A small remark on the computational model is in order. While the data structure is defined for vectors in ${ℝ}^d$, assuming a real RAM with constant time operations, in our application all vector coordinates are integers in $\{-2n,\mathrm{\dots },2n\}$, our results thus hold in more realistic models such as the word RAM, or even if we account for the number of bit-operations.

The result we rely on takes the following form.

We use this geometric data structure to solve the mentioned graph cut problems similarly to the split and list technique sketched above. We split the set of vertices in two equal parts, and form all possible bipartitions of both parts. Combining two such bipartitions into one requires checking whether they are “compatible”, i.e., whether their union satisfies the degree constraints. This can, in all three cases, be verified with dominance range queries on appropriately preprocessed degree vectors. We precisely state and prove our results in Section 2.

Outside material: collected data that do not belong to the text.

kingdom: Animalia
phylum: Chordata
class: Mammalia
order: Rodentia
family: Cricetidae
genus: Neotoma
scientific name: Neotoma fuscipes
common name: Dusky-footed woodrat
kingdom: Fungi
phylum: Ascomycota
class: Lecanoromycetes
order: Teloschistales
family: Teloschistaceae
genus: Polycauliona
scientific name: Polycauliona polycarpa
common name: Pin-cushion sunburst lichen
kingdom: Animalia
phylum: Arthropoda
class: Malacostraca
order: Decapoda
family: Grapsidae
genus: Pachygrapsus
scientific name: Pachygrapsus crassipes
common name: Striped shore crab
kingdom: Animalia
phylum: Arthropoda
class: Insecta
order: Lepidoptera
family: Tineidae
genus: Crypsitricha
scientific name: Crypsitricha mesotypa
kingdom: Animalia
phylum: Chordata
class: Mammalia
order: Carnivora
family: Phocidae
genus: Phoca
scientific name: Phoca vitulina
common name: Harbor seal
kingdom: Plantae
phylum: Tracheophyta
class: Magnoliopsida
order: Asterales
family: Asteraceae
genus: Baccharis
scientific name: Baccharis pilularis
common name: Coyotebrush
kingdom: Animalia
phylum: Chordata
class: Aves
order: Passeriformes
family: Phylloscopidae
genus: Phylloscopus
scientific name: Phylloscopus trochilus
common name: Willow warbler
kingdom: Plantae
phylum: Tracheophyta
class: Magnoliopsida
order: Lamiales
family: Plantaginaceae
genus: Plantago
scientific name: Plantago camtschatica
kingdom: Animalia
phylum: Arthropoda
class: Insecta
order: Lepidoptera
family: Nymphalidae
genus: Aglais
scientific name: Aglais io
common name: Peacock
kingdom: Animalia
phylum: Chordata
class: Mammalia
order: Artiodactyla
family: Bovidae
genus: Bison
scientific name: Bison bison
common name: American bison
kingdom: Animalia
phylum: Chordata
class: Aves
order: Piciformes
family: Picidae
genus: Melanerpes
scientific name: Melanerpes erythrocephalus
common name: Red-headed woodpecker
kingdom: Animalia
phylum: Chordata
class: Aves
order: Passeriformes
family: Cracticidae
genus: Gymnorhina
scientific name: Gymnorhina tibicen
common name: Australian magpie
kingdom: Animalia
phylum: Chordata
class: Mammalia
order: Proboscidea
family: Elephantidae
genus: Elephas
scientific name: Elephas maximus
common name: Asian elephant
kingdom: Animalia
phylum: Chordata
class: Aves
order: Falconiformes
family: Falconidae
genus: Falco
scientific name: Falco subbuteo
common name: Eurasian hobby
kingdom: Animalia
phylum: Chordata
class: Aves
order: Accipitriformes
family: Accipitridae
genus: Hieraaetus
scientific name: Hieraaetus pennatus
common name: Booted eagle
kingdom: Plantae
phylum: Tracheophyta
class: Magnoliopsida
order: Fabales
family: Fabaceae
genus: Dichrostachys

In Section 3 we derive an exact constant ${\epsilon }_c$ for Lemma 2 in our setting; this is not easy to read off directly from previous work, as results are stated in asymptotic notation, e.g., ${\epsilon }_c\in 1/O(\log c)$ where $c$ is allowed to be (slightly) superconstant. In our application, as we will show, $c=16$ and ${\epsilon }_c\ge 3\cdot {10}^{-6}$ are feasible, which for $N=2^{n/2}$ yield the stated runtime.

Chan [7] gives several different implementations that result in a bound of the form given in Lemma 2. We work out the constant in the exponent for the variant that appears the simplest [7, § 2.1]. It is a randomized, “purely combinatorial” implementation, i.e., not using fast matrix multiplication or other algebraic tools. The data structure allows for an online sequence of queries. As in our setting the queries are offline (i.e., known upfront), we could use one of the more efficient offline, as well as deterministic versions from [7], to obtain a similar, possibly better constant; we refrain from this to keep the presentation simple.

While the use of a geometric data structure may seem surprising in a graph theoretic context (its implementation involves an intricate lopsided recursion reminiscent of k-d-trees), Chan’s technique did have previous graph-applications, although mostly in the polynomial-time regime, e.g., for the all pairs shortest paths problem [7]. For a different flavor of applying orthogonal range searching (in constant dimensions) to graph algorithms, see [6].

After presenting our results (Section 2) and deriving a precise constant bound for the base of the running time (Section 3), in Section 4 we give some final thoughts.